RECORDS PROVIDED ▸
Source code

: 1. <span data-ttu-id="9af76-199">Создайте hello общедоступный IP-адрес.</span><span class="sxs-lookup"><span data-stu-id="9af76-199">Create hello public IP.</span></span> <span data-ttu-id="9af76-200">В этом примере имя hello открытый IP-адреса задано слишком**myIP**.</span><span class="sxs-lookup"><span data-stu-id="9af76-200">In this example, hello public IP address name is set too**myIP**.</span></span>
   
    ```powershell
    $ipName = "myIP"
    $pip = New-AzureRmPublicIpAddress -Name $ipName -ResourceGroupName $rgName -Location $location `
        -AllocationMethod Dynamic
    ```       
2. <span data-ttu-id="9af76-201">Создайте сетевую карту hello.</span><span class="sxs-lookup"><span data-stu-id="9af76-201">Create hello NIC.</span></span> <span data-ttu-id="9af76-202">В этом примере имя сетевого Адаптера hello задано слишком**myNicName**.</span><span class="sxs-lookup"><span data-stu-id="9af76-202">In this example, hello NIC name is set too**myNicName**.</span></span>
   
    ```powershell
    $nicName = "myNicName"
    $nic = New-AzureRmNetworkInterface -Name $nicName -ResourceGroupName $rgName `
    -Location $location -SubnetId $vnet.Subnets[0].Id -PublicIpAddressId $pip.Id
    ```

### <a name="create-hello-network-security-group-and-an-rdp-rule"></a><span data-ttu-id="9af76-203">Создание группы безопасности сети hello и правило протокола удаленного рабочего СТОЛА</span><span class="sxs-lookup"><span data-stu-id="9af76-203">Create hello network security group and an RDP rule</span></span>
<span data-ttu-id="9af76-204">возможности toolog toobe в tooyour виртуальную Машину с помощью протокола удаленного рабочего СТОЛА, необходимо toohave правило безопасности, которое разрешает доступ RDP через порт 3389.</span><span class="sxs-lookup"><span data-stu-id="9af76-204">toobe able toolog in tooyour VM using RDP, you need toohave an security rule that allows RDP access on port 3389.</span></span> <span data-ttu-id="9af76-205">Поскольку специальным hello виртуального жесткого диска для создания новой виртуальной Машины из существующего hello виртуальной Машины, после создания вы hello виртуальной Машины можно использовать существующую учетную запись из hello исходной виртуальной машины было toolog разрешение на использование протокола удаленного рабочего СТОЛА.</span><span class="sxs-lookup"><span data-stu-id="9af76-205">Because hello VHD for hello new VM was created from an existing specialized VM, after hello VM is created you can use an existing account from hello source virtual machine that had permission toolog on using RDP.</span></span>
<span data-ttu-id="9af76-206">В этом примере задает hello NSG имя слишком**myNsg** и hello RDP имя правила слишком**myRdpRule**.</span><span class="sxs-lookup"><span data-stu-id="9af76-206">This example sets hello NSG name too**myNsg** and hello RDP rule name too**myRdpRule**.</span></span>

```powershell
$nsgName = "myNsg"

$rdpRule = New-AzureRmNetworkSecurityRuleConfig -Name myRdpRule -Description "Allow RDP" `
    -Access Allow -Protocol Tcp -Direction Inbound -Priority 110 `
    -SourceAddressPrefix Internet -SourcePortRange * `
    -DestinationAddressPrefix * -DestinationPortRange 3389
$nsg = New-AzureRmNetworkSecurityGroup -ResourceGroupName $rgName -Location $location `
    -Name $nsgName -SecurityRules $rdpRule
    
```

DESCRIPTION OF THE TASK ▸ Produce the records once again, exactly as they stand above.

YOUR SOLUTION ▸
Source code

: 1. <span data-ttu-id="9af76-199">Создайте hello общедоступный IP-адрес.</span><span class="sxs-lookup"><span data-stu-id="9af76-199">Create hello public IP.</span></span> <span data-ttu-id="9af76-200">В этом примере имя hello открытый IP-адреса задано слишком**myIP**.</span><span class="sxs-lookup"><span data-stu-id="9af76-200">In this example, hello public IP address name is set too**myIP**.</span></span>
   
    ```powershell
    $ipName = "myIP"
    $pip = New-AzureRmPublicIpAddress -Name $ipName -ResourceGroupName $rgName -Location $location `
        -AllocationMethod Dynamic
    ```       
2. <span data-ttu-id="9af76-201">Создайте сетевую карту hello.</span><span class="sxs-lookup"><span data-stu-id="9af76-201">Create hello NIC.</span></span> <span data-ttu-id="9af76-202">В этом примере имя сетевого Адаптера hello задано слишком**myNicName**.</span><span class="sxs-lookup"><span data-stu-id="9af76-202">In this example, hello NIC name is set too**myNicName**.</span></span>
   
    ```powershell
    $nicName = "myNicName"
    $nic = New-AzureRmNetworkInterface -Name $nicName -ResourceGroupName $rgName `
    -Location $location -SubnetId $vnet.Subnets[0].Id -PublicIpAddressId $pip.Id
    ```

### <a name="create-hello-network-security-group-and-an-rdp-rule"></a><span data-ttu-id="9af76-203">Создание группы безопасности сети hello и правило протокола удаленного рабочего СТОЛА</span><span class="sxs-lookup"><span data-stu-id="9af76-203">Create hello network security group and an RDP rule</span></span>
<span data-ttu-id="9af76-204">возможности toolog toobe в tooyour виртуальную Машину с помощью протокола удаленного рабочего СТОЛА, необходимо toohave правило безопасности, которое разрешает доступ RDP через порт 3389.</span><span class="sxs-lookup"><span data-stu-id="9af76-204">toobe able toolog in tooyour VM using RDP, you need toohave an security rule that allows RDP access on port 3389.</span></span> <span data-ttu-id="9af76-205">Поскольку специальным hello виртуального жесткого диска для создания новой виртуальной Машины из существующего hello виртуальной Машины, после создания вы hello виртуальной Машины можно использовать существующую учетную запись из hello исходной виртуальной машины было toolog разрешение на использование протокола удаленного рабочего СТОЛА.</span><span class="sxs-lookup"><span data-stu-id="9af76-205">Because hello VHD for hello new VM was created from an existing specialized VM, after hello VM is created you can use an existing account from hello source virtual machine that had permission toolog on using RDP.</span></span>
<span data-ttu-id="9af76-206">В этом примере задает hello NSG имя слишком**myNsg** и hello RDP имя правила слишком**myRdpRule**.</span><span class="sxs-lookup"><span data-stu-id="9af76-206">This example sets hello NSG name too**myNsg** and hello RDP rule name too**myRdpRule**.</span></span>

```powershell
$nsgName = "myNsg"

$rdpRule = New-AzureRmNetworkSecurityRuleConfig -Name myRdpRule -Description "Allow RDP" `
    -Access Allow -Protocol Tcp -Direction Inbound -Priority 110 `
    -SourceAddressPrefix Internet -SourcePortRange * `
    -DestinationAddressPrefix * -DestinationPortRange 3389
$nsg = New-AzureRmNetworkSecurityGroup -ResourceGroupName $rgName -Location $location `
    -Name $nsgName -SecurityRules $rdpRule
    
```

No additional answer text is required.